(Task statement): Each line from the opening of the material through the line holding "con colpa (2,01%)." needs to be returned exactly, with the pictures left out.

(Data shown):
::::::::::
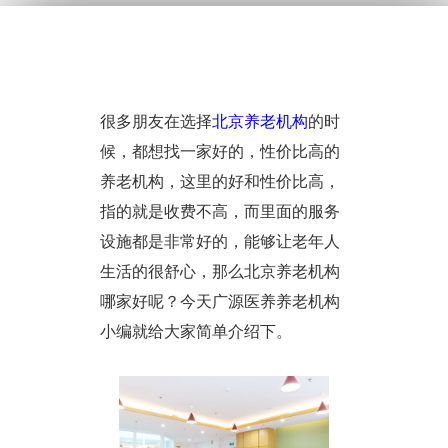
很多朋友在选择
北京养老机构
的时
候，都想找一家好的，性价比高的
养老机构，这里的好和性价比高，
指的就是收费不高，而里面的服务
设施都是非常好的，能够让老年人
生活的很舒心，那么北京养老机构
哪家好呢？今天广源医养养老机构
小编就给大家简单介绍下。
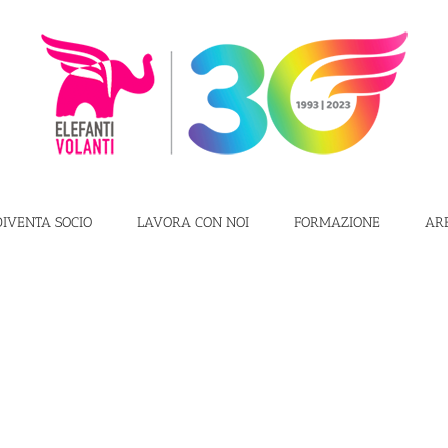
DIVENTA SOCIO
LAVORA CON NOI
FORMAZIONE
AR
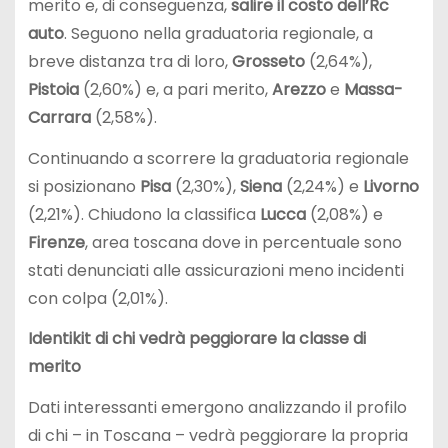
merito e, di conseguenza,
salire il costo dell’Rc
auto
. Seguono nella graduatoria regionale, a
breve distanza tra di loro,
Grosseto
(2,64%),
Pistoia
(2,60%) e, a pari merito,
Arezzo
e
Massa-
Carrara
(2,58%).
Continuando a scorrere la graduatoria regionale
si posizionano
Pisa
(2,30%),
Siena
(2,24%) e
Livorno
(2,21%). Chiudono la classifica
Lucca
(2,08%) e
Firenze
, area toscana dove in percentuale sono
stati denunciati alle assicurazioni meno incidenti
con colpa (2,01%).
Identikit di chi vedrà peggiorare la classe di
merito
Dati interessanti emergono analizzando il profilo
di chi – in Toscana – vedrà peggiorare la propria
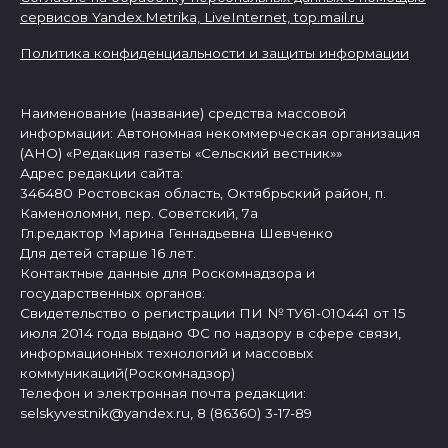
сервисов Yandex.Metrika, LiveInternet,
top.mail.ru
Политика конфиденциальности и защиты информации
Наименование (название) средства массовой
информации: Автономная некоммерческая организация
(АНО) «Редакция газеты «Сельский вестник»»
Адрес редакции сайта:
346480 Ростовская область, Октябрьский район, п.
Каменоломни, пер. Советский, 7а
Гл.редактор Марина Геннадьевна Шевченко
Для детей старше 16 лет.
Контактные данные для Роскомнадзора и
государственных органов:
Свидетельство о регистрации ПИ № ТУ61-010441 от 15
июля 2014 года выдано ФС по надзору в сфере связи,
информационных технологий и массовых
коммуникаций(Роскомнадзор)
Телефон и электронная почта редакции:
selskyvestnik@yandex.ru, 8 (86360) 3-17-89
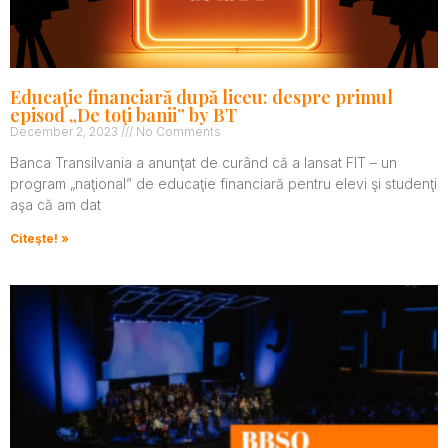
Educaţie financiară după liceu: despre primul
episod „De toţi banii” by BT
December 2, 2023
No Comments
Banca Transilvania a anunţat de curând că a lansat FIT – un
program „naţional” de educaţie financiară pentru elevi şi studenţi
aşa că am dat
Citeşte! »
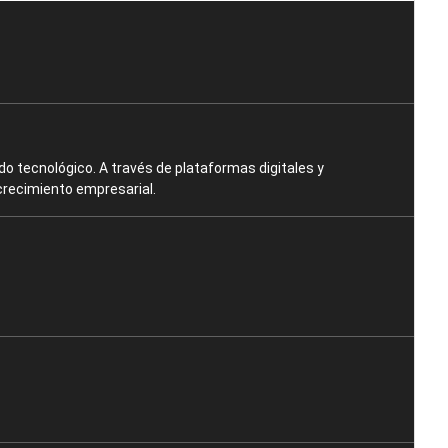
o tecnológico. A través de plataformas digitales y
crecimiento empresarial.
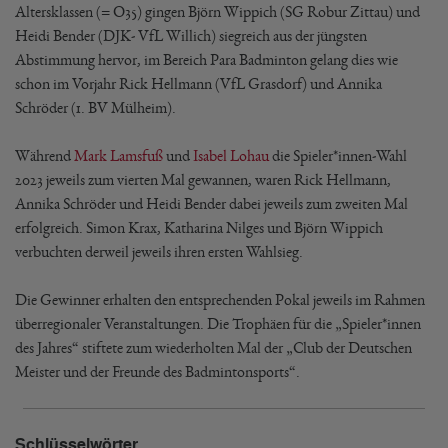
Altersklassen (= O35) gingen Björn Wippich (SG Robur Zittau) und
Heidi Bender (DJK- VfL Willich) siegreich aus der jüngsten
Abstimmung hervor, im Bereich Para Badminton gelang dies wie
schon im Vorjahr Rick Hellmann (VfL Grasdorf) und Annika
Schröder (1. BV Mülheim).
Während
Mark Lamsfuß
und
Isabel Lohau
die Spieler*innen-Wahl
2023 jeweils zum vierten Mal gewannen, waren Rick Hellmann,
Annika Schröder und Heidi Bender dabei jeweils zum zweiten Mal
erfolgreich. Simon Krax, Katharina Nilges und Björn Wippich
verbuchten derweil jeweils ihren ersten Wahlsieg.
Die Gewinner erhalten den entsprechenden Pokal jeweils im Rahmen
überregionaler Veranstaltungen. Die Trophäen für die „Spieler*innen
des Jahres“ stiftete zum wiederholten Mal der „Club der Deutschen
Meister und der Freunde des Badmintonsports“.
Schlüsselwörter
::::::::::
(Result for this task):
很多朋友在选择
北京养老机构
的时
候，都想找一家好的，性价比高的
养老机构，这里的好和性价比高，
指的就是收费不高，而里面的服务
设施都是非常好的，能够让老年人
生活的很舒心，那么北京养老机构
哪家好呢？今天广源医养养老机构
小编就给大家简单介绍下。
DIVENTA SOCIO
LAVORA CON NOI
FORMAZIONE
AR
merito e, di conseguenza,
salire il costo dell’Rc
auto
. Seguono nella graduatoria regionale, a
breve distanza tra di loro,
Grosseto
(2,64%),
Pistoia
(2,60%) e, a pari merito,
Arezzo
e
Massa-
Carrara
(2,58%).
Continuando a scorrere la graduatoria regionale
si posizionano
Pisa
(2,30%),
Siena
(2,24%) e
Livorno
(2,21%). Chiudono la classifica
Lucca
(2,08%) e
Firenze
, area toscana dove in percentuale sono
stati denunciati alle assicurazioni meno incidenti
con colpa (2,01%).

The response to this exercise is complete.